*Text under study:*
+-------+

Class AuthRate

  • All Implemented Interfaces:
    java.io.Serializable

    @ThreadSafety(level=NOT_THREADSAFE)
    public final class AuthRate
    extends LDAPCommandLineTool
    implements java.io.Serializable
    This class provides a tool that can be used to test authentication processing in an LDAP directory server using multiple threads. Each authentication will consist of two operations: a search to find the target entry followed by a bind to verify the credentials for that user. The search will use the given base DN and filter, either or both of which may be a value pattern as described in the ValuePattern class. This makes it possible to search over a range of entries rather than repeatedly performing searches with the same base DN and filter.

    Some of the APIs demonstrated by this example include:
    • Argument Parsing (from the com.unboundid.util.args package)
    • LDAP Command-Line Tool (from the com.unboundid.util package)
    • LDAP Communication (from the com.unboundid.ldap.sdk package)
    • Value Patterns (from the com.unboundid.util package)

+-------+

*Supplied material:*
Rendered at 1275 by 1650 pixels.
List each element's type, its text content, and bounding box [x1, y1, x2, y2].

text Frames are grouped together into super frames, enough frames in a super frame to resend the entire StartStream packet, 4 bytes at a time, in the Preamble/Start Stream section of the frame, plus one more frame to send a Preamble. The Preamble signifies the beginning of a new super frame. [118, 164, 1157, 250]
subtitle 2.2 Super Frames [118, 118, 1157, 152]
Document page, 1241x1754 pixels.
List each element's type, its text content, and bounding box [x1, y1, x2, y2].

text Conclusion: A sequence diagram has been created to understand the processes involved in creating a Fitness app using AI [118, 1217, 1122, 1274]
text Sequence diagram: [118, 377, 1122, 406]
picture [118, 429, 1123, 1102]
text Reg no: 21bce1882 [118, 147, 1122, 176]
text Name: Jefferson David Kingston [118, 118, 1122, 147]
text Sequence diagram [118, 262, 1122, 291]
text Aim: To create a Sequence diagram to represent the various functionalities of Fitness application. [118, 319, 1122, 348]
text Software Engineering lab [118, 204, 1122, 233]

+-------+

*Tasks to carry out:*
1 – From the AuthRate class documentation, list every API it names as demonstrated by the example, each with the package given for it.
2 – Extend the AuthRate class documentation beyond its final line, keeping the same style.

*Per-task answers:*
1 –
- Argument Parsing (com.unboundid.util.args)
- LDAP Command-Line Tool (com.unboundid.util)
- LDAP Communication (com.unboundid.ldap.sdk)
- Value Patterns (com.unboundid.util)

2 –
    Each search must match exactly one entry, and this tool will then attempt to authenticate as the user associated with that entry. It supports simple authentication, as well as the CRAM-MD5, DIGEST-MD5, and PLAIN SASL mechanisms.

    All of the necessary information is provided using command line arguments. Supported arguments include those allowed by the LDAPCommandLineTool class, as well as the following additional arguments:
    • "-b {baseDN}" or "--baseDN {baseDN}" -- specifies the base DN to use for the searches. This must be provided. It may be a simple DN, or it may be a value pattern to express a range of base DNs.
    • "-s {scope}" or "--scope {scope}" -- specifies the scope to use for the search. The scope value should be one of "base", "one", "sub", or "subord". If this isn't specified, then a scope of "sub" will be used.
    • "-f {filter}" or "--filter {filter}" -- specifies the filter to use for the searches. This must be provided. It may be a simple filter, or it may be a value pattern to express a range of filters.
    • "-A {name}" or "--attribute {name}" -- specifies the name of an attribute that should be included in entries returned from the server. If this is not provided, then all user attributes will be requested. This may include special tokens that the server may interpret, like "1.1" to indicate that no attributes should be returned, "*", for all user attributes, or "+" for all operational attributes. Multiple attributes may be requested with multiple instances of this argument.
    • "-C {password}" or "--credentials {password}" -- specifies the password to use when authenticating users identified by the searches.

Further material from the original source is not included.